Killing Ireland to threaten Spain

This article by a professor of economics at Dublin College is easily the most informative summary of the disaster presently facing Ireland, and by extension, the financial world.

The one thing you need to understand about the Irish bailout is that it had nothing to do with repairing Ireland’s finances enough to allow the Irish Government to start borrowing again in the bond markets at reasonable rates: what people ordinarily think of a bailout as doing.

The finances of the Irish Government are like a bucket with a large hole in the form of the banking system. While any half-serious rescue would have focused on plugging this hole, the agreed bailout ostentatiously ignored the banks, except for reiterating the ECB-Honohan view that their losses would be borne by Irish taxpayers. Try to imagine the Bank of England’s insisting that Northern Rock be rescued by Newcastle City Council and you have some idea of how seriously the ECB expects the Irish bailout to work.
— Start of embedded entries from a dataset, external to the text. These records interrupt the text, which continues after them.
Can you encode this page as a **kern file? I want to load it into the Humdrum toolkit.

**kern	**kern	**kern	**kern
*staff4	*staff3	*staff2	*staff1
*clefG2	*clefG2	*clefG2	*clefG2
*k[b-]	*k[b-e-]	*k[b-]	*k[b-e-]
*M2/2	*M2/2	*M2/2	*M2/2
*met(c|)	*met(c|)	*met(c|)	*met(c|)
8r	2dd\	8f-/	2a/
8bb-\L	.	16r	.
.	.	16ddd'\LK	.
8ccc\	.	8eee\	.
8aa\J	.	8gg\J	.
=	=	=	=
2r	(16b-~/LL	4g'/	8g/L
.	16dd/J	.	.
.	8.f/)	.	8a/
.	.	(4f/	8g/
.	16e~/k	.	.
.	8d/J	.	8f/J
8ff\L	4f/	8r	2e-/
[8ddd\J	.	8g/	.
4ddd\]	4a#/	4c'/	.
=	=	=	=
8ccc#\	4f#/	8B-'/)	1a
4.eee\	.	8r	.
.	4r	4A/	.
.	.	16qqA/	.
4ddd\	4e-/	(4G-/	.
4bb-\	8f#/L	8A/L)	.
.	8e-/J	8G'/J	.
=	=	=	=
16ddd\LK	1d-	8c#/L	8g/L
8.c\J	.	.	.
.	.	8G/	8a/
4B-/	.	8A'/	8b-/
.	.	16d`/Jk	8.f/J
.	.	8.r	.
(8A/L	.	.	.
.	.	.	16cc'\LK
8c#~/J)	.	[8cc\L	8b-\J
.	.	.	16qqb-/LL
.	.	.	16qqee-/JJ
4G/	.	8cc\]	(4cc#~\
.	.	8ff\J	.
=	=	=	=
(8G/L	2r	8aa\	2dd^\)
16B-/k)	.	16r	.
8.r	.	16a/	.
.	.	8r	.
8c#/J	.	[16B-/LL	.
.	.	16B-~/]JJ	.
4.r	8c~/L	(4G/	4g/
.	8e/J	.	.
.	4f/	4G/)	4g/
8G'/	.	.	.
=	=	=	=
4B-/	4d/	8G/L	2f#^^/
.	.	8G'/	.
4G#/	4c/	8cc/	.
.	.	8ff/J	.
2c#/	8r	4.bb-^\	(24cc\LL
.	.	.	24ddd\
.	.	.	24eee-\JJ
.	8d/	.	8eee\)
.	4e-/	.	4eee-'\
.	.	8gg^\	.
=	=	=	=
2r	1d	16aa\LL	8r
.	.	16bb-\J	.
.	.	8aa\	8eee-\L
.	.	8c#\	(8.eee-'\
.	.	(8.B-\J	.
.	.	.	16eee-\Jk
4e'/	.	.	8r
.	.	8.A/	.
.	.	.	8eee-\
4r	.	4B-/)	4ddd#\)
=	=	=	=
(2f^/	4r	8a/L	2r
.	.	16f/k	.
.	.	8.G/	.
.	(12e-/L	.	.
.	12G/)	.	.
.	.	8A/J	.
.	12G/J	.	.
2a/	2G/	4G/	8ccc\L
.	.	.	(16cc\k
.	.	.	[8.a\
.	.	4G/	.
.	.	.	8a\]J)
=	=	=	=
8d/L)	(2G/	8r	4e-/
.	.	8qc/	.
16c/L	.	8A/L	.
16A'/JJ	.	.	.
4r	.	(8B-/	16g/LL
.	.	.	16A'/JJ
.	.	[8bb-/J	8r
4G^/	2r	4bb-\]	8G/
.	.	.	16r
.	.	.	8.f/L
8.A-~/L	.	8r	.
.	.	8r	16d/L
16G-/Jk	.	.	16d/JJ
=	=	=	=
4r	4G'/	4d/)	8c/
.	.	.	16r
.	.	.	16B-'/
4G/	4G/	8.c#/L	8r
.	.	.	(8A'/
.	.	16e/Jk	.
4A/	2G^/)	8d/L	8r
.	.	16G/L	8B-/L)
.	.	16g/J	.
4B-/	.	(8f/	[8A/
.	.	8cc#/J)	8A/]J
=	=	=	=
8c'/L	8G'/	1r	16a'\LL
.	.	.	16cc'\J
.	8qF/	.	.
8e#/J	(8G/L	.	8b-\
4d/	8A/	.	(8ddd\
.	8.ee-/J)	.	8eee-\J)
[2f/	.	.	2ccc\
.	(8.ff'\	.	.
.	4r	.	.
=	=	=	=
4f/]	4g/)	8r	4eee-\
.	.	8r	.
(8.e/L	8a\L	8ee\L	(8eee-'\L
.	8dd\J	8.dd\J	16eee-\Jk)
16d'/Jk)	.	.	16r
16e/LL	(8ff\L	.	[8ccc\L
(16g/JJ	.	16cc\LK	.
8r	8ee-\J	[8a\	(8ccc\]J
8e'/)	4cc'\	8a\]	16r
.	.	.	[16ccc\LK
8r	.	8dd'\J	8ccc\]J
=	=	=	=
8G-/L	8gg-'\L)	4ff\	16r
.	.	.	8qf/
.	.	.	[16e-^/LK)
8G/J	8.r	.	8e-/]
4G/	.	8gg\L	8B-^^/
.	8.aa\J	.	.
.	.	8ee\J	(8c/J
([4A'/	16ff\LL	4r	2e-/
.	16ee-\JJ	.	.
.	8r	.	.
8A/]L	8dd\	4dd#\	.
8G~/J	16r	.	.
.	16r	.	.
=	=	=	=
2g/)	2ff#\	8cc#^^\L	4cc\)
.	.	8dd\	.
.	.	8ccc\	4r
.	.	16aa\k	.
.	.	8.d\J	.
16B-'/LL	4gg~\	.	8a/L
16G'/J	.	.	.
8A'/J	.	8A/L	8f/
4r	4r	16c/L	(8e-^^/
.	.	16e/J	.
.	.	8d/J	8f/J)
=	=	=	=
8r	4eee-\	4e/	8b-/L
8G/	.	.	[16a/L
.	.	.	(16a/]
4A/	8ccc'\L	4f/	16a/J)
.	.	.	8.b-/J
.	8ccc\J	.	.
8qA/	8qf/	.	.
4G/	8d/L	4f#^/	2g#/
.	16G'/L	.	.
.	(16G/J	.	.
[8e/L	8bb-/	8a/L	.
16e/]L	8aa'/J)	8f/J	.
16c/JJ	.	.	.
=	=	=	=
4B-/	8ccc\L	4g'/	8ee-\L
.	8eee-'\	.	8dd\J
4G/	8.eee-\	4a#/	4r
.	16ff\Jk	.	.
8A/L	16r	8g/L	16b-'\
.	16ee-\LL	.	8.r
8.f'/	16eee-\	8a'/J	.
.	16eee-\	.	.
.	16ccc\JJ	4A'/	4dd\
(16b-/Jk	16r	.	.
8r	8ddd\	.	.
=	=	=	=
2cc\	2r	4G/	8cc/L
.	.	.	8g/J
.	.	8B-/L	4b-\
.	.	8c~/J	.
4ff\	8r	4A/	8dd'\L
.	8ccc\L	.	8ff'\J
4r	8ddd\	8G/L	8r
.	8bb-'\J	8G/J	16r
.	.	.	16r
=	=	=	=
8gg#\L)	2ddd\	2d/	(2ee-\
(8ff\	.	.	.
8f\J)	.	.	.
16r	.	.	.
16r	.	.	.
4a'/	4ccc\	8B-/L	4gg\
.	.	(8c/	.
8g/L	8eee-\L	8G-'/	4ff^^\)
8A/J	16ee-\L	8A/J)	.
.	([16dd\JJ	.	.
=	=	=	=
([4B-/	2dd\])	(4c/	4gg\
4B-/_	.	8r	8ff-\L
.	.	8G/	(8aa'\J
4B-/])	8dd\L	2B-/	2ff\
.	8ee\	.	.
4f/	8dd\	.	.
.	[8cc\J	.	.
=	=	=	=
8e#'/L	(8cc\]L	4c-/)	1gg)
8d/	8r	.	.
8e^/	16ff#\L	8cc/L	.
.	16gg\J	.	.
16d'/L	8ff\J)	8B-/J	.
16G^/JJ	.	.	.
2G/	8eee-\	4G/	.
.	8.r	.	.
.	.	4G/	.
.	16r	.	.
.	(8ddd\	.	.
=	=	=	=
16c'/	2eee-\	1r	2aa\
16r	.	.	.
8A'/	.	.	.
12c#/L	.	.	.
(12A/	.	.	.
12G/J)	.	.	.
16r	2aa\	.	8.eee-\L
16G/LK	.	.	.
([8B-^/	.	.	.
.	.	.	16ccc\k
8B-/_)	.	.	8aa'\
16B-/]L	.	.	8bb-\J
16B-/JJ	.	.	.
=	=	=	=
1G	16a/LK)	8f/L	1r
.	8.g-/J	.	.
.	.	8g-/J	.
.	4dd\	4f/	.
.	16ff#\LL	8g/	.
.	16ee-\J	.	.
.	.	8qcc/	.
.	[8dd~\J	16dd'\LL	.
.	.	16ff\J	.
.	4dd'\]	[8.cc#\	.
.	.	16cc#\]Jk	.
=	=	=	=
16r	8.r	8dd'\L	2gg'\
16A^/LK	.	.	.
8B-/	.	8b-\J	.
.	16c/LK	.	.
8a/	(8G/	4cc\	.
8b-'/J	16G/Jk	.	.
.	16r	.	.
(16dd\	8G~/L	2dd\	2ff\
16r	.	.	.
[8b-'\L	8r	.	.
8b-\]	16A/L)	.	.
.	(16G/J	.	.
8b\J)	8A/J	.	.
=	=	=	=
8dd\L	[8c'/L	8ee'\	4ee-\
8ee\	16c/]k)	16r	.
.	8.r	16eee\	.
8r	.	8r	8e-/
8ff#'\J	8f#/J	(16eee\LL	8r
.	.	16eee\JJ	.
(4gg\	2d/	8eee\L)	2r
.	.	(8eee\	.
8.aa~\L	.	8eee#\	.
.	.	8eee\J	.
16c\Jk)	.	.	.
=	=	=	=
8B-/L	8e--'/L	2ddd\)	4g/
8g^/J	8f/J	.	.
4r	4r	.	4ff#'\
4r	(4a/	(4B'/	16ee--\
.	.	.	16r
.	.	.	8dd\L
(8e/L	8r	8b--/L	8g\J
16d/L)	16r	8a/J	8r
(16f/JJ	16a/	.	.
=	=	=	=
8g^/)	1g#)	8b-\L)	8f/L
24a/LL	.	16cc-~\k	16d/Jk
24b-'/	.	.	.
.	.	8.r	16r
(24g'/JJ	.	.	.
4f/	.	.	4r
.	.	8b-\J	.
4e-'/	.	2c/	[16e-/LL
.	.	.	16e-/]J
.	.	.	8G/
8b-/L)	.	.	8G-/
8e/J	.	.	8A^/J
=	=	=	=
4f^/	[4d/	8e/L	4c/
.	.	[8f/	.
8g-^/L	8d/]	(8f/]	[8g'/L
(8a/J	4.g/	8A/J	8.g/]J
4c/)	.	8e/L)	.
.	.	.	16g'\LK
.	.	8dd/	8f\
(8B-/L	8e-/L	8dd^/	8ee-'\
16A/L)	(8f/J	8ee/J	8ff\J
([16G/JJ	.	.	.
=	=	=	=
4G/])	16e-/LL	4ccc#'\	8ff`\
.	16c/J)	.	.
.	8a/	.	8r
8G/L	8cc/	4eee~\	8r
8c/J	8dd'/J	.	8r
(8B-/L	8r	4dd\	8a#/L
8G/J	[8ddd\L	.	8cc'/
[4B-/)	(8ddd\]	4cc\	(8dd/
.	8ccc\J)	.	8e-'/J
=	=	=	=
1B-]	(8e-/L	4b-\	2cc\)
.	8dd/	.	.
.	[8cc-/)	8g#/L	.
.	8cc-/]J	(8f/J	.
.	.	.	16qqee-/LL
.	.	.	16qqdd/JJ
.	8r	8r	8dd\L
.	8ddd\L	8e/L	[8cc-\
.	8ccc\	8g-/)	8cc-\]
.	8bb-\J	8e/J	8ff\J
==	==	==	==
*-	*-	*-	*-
Instead, the sole purpose of the Irish bailout was to frighten the Spanish into line with a vivid demonstration that EU rescues are not for the faint-hearted. And the ECB plan, so far anyway, has worked. Given a choice between being strung up like Ireland – an object of international ridicule, paying exorbitant rates on bailout funds, its government ministers answerable to a Hungarian university lecturer – or mending their ways, the Spanish have understandably chosen the latter.

I didn’t realize that Geithner, the ex-NY Fed Secretary of the Treasury, was so directly involved in saddling the Irish taxpayer with the losses that would have otherwise been taken by the banks that were bailed out. I don’t see how it is possible to read this and still convince oneself that the world’s economic and financial problems of 2008 are in the past it’s perfectly clear that the global financial system hasn’t been fixed in any way, shape, or form, it is only that extend-and-pretend has gone from the national to the intercontinental level.

As I noted yesterday, despite my very contrarian predictions of a continued decline in housing prices, I actually appear to have underestimated the speed, and likely the eventual extent, of the collapse. In the same way, my predictions that the banks and governments of the world would reinforce their failure by taking it to the next level appears to have somewhat on the conservative side as well.

Ireland and Greece are already toast. They are almost guaranteed to default sometime within the next two years. What sort of domino effect this will kick off can’t be accurately predicted, but it seems reasonable to assume that the bankruptcy of an entire nation or three will be more calamitous than the mere failure of a single Austrian Creditanstalt.